The pain in the financial markets and the economy now has people throwing around terms like depression instead of recession. The Great Depression was the worst period of economic history in the twentieth century. Although our financial markets are behaving a lot like we are in a depression (the S&P 500 is down 50% from its October 2007 high through 11/20/2008 while I write this), I do not believe we will suffer another economic depression. My reasoning is based on some FACTUAL differences between that period (1929-1937) and our current times.
1.In the Great Depression, we had no social security system. Social security may not be enough to retire on, but a large portion of our society (seniors) will continue to get a check and some positive cash flow for their lifetimes.
2.There was no unemployment insurance during the depression. People who are laid-off or fired in this downturn are entitled to 39 weeks of unemployment benefits and Congress is considering extending that to 52 weeks. That is a full year of partial support for someone attempting to find a new position.
3.There was no FDIC insurance in the depression. Banks failed and some people lost what little money they had. FDIC insurance now covers up to $250,000 per person on an account and we can all rest assured that the government will back these assets and protect them.
4.The government was very slow to respond during the Great Depression. Most of what President Roosevelt and his team faced had never been experienced before and it took them awhile (years) to get the correct policy responses in place. This time around, government has responded swiftly to the financial market crisis. Although not all policy responses may work as planned, there certainly has not been a lack of effort or imagination in reacting to each new development.

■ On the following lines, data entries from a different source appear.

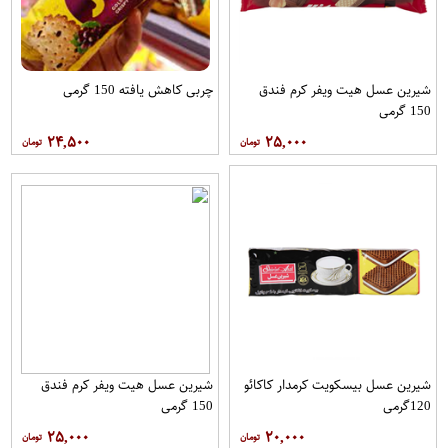
شیرین عسل هیت ویفر کرم فندق
چربی کاهش یافته 150 گرمی
150 گرمی
۲۴,۵۰۰
۲۵,۰۰۰
شیرین عسل بیسکویت کرمدار کاکائو
شیرین عسل هیت ویفر کرم فندق
120گرمی
150 گرمی
۲۵,۰۰۰
۲۰,۰۰۰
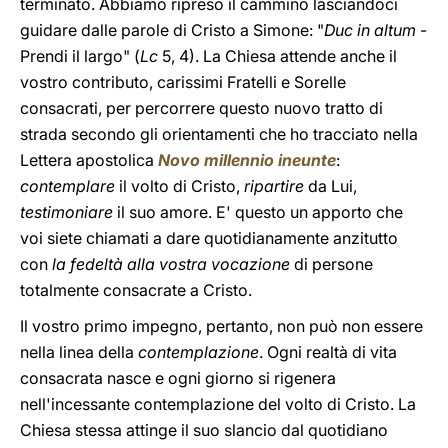
terminato. Abbiamo ripreso il cammino lasciandoci
guidare dalle parole di Cristo a Simone: "
Duc in altum
-
Prendi il largo" (
Lc
5, 4). La Chiesa attende anche il
vostro contributo, carissimi Fratelli e Sorelle
consacrati, per percorrere questo nuovo tratto di
strada secondo gli orientamenti che ho tracciato nella
Lettera apostolica
Novo millennio ineunte
:
contemplare
il volto di Cristo,
ripartire
da Lui,
testimoniare
il suo amore. E' questo un apporto che
voi siete chiamati a dare quotidianamente anzitutto
con
la fedeltà alla vostra vocazione
di persone
totalmente consacrate a Cristo.
Il vostro primo impegno, pertanto, non può non essere
nella linea della
contemplazione
. Ogni realtà di vita
consacrata nasce e ogni giorno si rigenera
nell'incessante contemplazione del volto di Cristo. La
Chiesa stessa attinge il suo slancio dal quotidiano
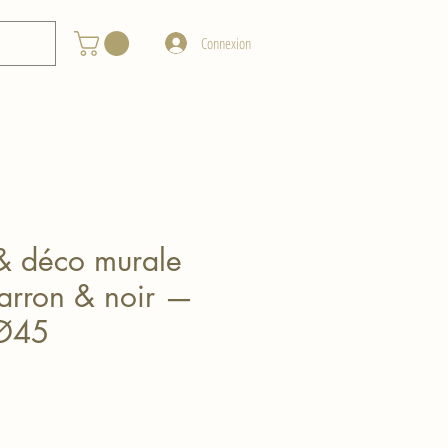
Connexion
& déco murale
marron & noir —
 Ø45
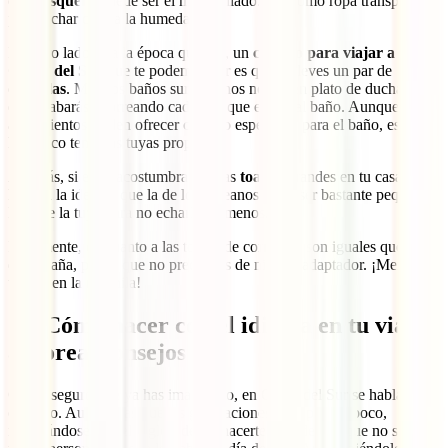
chubasquero
puede ser el mejor aliado. Así como ropa transpirable
para luchar contra la humedad.
Por otro lado, sea la época que sea, un
consejo para viajar a
Corea del Sur
que te podemos dar es que te lleves un par de
chanclas
. Muchos baños surcoreanos no tienen plato de ducha, así
que acabarás chorreando cada vez que entres al baño. Aunque los
alojamientos suelen ofrecer calzado específico para el baño, es más
higiénico tener las tuyas propias.
Además, si estás acostumbrado a las
toallas
grandes en tu casa,
hazte a la idea de que la de los coreanos suele ser bastante pequeña.
Llévate la tuya para no echarla de menos.
Finalmente, en cuanto a las tomas de corriente, son iguales que las
de España, por lo que no precisarás de ningún adaptador. ¡Menos
trastos en la mochila!
12. Cómo hacer con el idioma en tu viaje
a Corea, consejos
Como seguro que ya has imaginado, en Corea del Sur se habla
coreano. Aunque las nuevas generaciones van, poco a poco,
manejándose con el inglés, debes hacerte a la idea de que no son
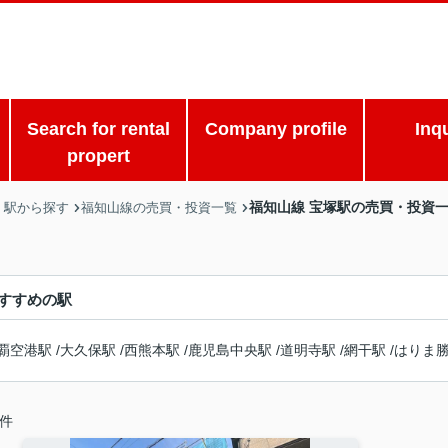
Search for rental
Company profile
Inq
propert
福知山線 宝塚駅の売買・投資
・駅から探す
福知山線の売買・投資一覧
すすめの駅
覇空港駅
/
大久保駅
/
西熊本駅
/
鹿児島中央駅
/
道明寺駅
/
網干駅
/
はりま
件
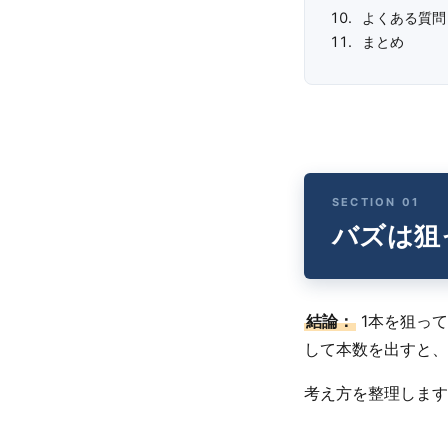
よくある質問
まとめ
バズは狙
結論：
1本を狙っ
して本数を出すと、
考え方を整理します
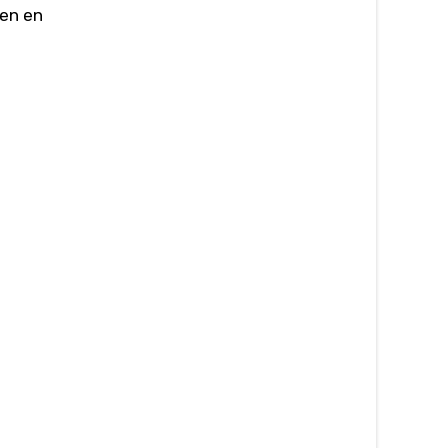
ren en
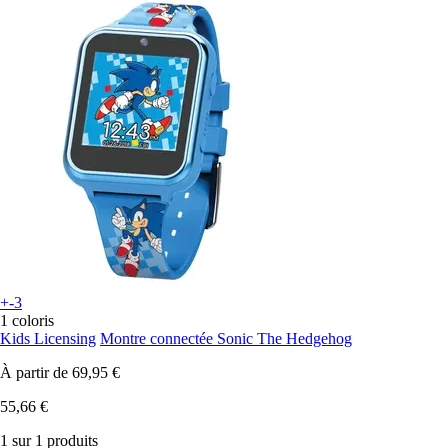
+-3
1 coloris
Kids Licensing
Montre connectée Sonic The Hedgehog
À partir de
69,95 €
55,66 €
1 sur 1 produits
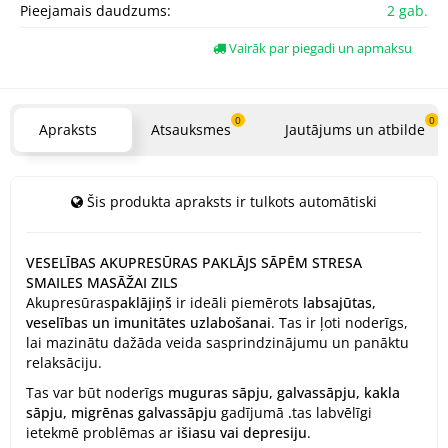
Pieejamais daudzums:
2 gab.
Vairāk par piegadi un apmaksu
0
0
Apraksts
Atsauksmes
Jautājums un atbilde
Šis produkta apraksts ir tulkots automātiski
VESELĪBAS AKUPRESŪRAS PAKLĀJS SĀPĒM STRESA
SMAILES MASĀŽAI ZILS
Akupresūras
paklājiņš
ir ideāli piemērots
labsajūtas,
veselības un imunitātes
uzlabošanai
. Tas ir ļoti noderīgs,
lai mazinātu dažāda veida sasprindzinājumu un panāktu
relaksāciju.
Tas var būt noderīgs
muguras sāpju, galvassāpju, kakla
sāpju,
migrēnas
galvassāpju
gadījumā
.
tas labvēlīgi
ietekmē problēmas ar
išiasu vai depresiju
.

5.We will begin 2009 with new leadership. Regardless of your political beliefs, we have a new administration and a new set of priorities that they will work on. The financial crisis will be front and center. This administration will not have to question what their policy legacy will be; they are walking into office with the big issues already defined for them. We can hope as a nation that they are up to the challenge, but crisis usually brings out the best in America.
6.Even during the depression there were some good financial times in the market. As I have mentioned, the Great Depression is typically measured from 1929 to 1937. Few people know how the markets actually performed in that period. Most everyone knows that people lost money in the markets, but for long-term investors, the markets had some very good years during that period and for many years afterward. Here is the factual performance during the period: 1929, -8.4%; 1930, -24.9%; 1931, -43.3%; 1932, -8.2%; 1933, +54%; 1934, -1.4%; 1935, +47.7; 1936, +34%; 1937, -35%. Investors who held stocks from 1933-1939 (the depth of the economic depression) had an average annual return of +14.3%! All the data for this point is from Ibbotson SBBI 2008 Classic Yearbook (the industry bible for statistics).
I do not think this will be the next depression. We may see a recession but the financial markets will start to price in a recovery well before we start to feel better.